When the patient becomes neurologically and clinically stable, he is transferred to the surgical department, where the surgical repair of facial fractures includes the following:
- Restoration of affected facial protuberances and sinus cavities.
- Restoring the integrity of the nose and orbit.
- Open reduction surgery with internal fixation (ORIF) This process includes two stages: open reduction, which rearranges the broken bone to its normal position, and internal fixation, which is intended to surgically fix the fractures of the upper jaw in place until they heal properly and is performed in advanced cases of bone fractures , such as a crumbling bone, a bone protruding from the skin, or a dislocated joint.
The process of treating facial fractures is performed by an orthopedic surgeon, who begins by numbing the patient to relieve pain, and then the procedure is carried out in two stages:
The first stage: It involves putting the broken bones back in place to restore normal alignment, while ensuring that the bones are placed in the fewest possible number of gaps or bends.
The second stage: It is the internal fixation based on fixing the broken bones together through the use of different types of devices, such as: metal nails, solid bars, screws, and plates permanently or temporarily, and they are usually made of strong metal materials, such as titanium or stainless steel , with the aim of providing support and stability to the bones during the treatment of facial fractures.
Complications of surgery to treat facial fractures
Previous surgical procedure to treat facial fractures carries several risks:
- nerve damage;
- Some changes in blood circulation.
- Malfunction of the masticatory mechanism (including temporomandibular joint).
- Healing of the bone outside the correct alignment.
- Vision complications: ocular complications include decreased visual acuity, extraocular muscle dysfunction, neurogenic keratitis and problems in the lacrimal system including lacrimation.
- Malocclusion with instability in the upper jaw, which may occur as a result of insufficient bone to fill the space or as a result of poor or improper fixation, which may appear after 4 weeks of fixation.
- Injury to the infraorbital or supraorbital nerve accompanied by persistent hypertension, as the doctor must be careful to locate and preserve the nerve roots during surgery to treat facial fractures.
- Lymphadenitis, arthritis, abscesses and infections of the connective tissue andSinusitis.
- Some complications may appear in the respiratory system (which is often the cause of death for these patients), then hormone therapy is provided by a specialist in treating fractures of the face.
- Ectropion of the lower eyelid, where the lower eyelid hangs away from the eye and turns outward.
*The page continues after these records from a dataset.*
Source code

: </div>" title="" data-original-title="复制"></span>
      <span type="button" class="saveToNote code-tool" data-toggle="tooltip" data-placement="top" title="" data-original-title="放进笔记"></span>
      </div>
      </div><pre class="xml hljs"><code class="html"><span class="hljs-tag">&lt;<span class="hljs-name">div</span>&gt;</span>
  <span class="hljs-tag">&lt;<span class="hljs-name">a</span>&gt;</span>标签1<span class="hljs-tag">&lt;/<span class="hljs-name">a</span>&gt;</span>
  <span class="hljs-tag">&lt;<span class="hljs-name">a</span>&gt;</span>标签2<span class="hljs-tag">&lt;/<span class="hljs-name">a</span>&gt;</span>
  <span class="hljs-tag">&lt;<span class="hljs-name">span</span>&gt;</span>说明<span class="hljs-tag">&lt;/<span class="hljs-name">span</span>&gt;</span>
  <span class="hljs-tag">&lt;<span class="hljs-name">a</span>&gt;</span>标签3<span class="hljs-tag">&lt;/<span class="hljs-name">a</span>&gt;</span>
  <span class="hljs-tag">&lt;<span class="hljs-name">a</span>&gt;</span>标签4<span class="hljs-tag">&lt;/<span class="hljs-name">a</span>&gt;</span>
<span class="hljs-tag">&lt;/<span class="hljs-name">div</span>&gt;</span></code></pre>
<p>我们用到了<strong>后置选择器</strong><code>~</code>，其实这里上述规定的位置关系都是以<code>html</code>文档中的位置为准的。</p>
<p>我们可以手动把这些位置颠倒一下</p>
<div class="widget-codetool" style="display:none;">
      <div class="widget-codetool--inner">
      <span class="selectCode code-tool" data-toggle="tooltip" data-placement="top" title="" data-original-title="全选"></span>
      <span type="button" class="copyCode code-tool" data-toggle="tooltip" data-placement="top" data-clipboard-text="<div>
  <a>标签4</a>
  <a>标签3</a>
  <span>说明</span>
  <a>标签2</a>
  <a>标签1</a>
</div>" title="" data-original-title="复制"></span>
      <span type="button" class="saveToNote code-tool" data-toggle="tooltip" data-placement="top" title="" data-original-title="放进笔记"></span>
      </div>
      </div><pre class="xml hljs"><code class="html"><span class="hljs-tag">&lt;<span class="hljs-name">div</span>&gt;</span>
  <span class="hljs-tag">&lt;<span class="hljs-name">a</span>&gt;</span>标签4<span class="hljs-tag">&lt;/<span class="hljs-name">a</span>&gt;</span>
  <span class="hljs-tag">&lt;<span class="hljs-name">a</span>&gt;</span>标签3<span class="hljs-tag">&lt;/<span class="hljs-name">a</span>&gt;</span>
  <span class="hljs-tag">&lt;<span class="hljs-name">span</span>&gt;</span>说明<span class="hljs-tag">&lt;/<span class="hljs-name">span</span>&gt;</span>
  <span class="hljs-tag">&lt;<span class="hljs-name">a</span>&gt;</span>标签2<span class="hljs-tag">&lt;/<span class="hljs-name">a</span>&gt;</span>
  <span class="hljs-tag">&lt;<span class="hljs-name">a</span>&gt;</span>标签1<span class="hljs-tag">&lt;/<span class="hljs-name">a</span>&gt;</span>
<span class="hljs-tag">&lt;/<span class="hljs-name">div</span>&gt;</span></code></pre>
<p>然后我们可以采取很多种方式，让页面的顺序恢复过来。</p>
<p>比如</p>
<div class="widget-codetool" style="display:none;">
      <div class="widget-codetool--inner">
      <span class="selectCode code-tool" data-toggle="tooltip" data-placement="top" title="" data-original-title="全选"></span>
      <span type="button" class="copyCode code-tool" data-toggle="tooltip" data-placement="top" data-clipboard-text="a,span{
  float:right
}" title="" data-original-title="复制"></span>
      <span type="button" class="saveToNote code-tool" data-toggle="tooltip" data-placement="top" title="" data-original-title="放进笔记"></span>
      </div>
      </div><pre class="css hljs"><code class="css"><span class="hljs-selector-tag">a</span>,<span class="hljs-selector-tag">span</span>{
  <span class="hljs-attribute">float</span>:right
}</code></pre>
It is not usually dangerous, but it can be uncomfortable and can occur in one or both eyes.
Postoperative instructions for treating facial fractures
- Maintain oral hygiene through periodic dental cleaning.
- Limit food to pureed and liquid foods.
- Take medications and anti-inflammatories regularly as prescribed by the specialist doctor, with periodic review of the doctor.
- Follow up with your eye doctor in order to note any changes in your vision, such as double vision.